Please reproduce the following lines word for word, keeping their order.

___ Given records

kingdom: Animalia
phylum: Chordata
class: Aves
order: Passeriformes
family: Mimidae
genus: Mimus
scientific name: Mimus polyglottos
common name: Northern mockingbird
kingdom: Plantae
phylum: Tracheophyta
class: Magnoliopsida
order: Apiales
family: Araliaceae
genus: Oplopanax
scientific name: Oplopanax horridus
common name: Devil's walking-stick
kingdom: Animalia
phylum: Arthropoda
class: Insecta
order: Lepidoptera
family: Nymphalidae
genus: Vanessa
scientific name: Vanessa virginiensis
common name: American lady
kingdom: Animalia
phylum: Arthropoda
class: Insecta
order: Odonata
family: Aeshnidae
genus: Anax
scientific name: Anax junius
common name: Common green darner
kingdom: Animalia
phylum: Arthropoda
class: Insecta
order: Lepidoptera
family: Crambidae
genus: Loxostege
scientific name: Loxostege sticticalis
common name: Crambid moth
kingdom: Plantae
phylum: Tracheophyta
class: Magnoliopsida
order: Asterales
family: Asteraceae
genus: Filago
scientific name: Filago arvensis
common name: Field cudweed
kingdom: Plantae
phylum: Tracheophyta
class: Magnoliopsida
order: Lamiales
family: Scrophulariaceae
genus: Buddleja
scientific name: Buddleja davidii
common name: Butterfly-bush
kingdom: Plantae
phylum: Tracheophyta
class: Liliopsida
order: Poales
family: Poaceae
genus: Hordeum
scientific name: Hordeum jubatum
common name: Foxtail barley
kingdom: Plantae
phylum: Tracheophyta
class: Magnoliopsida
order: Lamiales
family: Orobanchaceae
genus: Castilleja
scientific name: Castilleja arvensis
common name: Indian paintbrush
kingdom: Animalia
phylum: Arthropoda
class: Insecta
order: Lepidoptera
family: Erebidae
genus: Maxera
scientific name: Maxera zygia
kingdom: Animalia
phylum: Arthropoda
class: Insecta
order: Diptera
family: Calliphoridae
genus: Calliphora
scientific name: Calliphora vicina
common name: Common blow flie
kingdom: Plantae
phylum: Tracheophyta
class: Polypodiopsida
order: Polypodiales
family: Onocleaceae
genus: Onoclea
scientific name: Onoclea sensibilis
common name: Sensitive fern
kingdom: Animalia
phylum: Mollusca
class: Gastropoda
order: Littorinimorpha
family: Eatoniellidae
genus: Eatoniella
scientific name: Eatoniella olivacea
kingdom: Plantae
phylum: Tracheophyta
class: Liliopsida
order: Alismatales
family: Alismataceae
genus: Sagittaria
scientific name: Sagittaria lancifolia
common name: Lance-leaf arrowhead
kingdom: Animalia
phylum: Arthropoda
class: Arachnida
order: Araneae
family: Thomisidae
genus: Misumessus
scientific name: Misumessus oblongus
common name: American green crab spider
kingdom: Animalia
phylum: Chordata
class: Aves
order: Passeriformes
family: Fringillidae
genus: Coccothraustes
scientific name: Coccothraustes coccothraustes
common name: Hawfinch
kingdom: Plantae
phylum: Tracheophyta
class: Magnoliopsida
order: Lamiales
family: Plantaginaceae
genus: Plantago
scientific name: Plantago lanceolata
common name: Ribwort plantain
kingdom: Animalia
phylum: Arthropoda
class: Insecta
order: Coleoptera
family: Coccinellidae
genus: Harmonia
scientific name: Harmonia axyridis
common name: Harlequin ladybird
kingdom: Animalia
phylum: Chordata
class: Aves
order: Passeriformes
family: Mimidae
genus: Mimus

______

- [Problem solution]:
kingdom: Animalia
phylum: Chordata
class: Aves
order: Passeriformes
family: Mimidae
genus: Mimus
scientific name: Mimus polyglottos
common name: Northern mockingbird
kingdom: Plantae
phylum: Tracheophyta
class: Magnoliopsida
order: Apiales
family: Araliaceae
genus: Oplopanax
scientific name: Oplopanax horridus
common name: Devil's walking-stick
kingdom: Animalia
phylum: Arthropoda
class: Insecta
order: Lepidoptera
family: Nymphalidae
genus: Vanessa
scientific name: Vanessa virginiensis
common name: American lady
kingdom: Animalia
phylum: Arthropoda
class: Insecta
order: Odonata
family: Aeshnidae
genus: Anax
scientific name: Anax junius
common name: Common green darner
kingdom: Animalia
phylum: Arthropoda
class: Insecta
order: Lepidoptera
family: Crambidae
genus: Loxostege
scientific name: Loxostege sticticalis
common name: Crambid moth
kingdom: Plantae
phylum: Tracheophyta
class: Magnoliopsida
order: Asterales
family: Asteraceae
genus: Filago
scientific name: Filago arvensis
common name: Field cudweed
kingdom: Plantae
phylum: Tracheophyta
class: Magnoliopsida
order: Lamiales
family: Scrophulariaceae
genus: Buddleja
scientific name: Buddleja davidii
common name: Butterfly-bush
kingdom: Plantae
phylum: Tracheophyta
class: Liliopsida
order: Poales
family: Poaceae
genus: Hordeum
scientific name: Hordeum jubatum
common name: Foxtail barley
kingdom: Plantae
phylum: Tracheophyta
class: Magnoliopsida
order: Lamiales
family: Orobanchaceae
genus: Castilleja
scientific name: Castilleja arvensis
common name: Indian paintbrush
kingdom: Animalia
phylum: Arthropoda
class: Insecta
order: Lepidoptera
family: Erebidae
genus: Maxera
scientific name: Maxera zygia
kingdom: Animalia
phylum: Arthropoda
class: Insecta
order: Diptera
family: Calliphoridae
genus: Calliphora
scientific name: Calliphora vicina
common name: Common blow flie
kingdom: Plantae
phylum: Tracheophyta
class: Polypodiopsida
order: Polypodiales
family: Onocleaceae
genus: Onoclea
scientific name: Onoclea sensibilis
common name: Sensitive fern
kingdom: Animalia
phylum: Mollusca
class: Gastropoda
order: Littorinimorpha
family: Eatoniellidae
genus: Eatoniella
scientific name: Eatoniella olivacea
kingdom: Plantae
phylum: Tracheophyta
class: Liliopsida
order: Alismatales
family: Alismataceae
genus: Sagittaria
scientific name: Sagittaria lancifolia
common name: Lance-leaf arrowhead
kingdom: Animalia
phylum: Arthropoda
class: Arachnida
order: Araneae
family: Thomisidae
genus: Misumessus
scientific name: Misumessus oblongus
common name: American green crab spider
kingdom: Animalia
phylum: Chordata
class: Aves
order: Passeriformes
family: Fringillidae
genus: Coccothraustes
scientific name: Coccothraustes coccothraustes
common name: Hawfinch
kingdom: Plantae
phylum: Tracheophyta
class: Magnoliopsida
order: Lamiales
family: Plantaginaceae
genus: Plantago
scientific name: Plantago lanceolata
common name: Ribwort plantain
kingdom: Animalia
phylum: Arthropoda
class: Insecta
order: Coleoptera
family: Coccinellidae
genus: Harmonia
scientific name: Harmonia axyridis
common name: Harlequin ladybird
kingdom: Animalia
phylum: Chordata
class: Aves
order: Passeriformes
family: Mimidae
genus: Mimus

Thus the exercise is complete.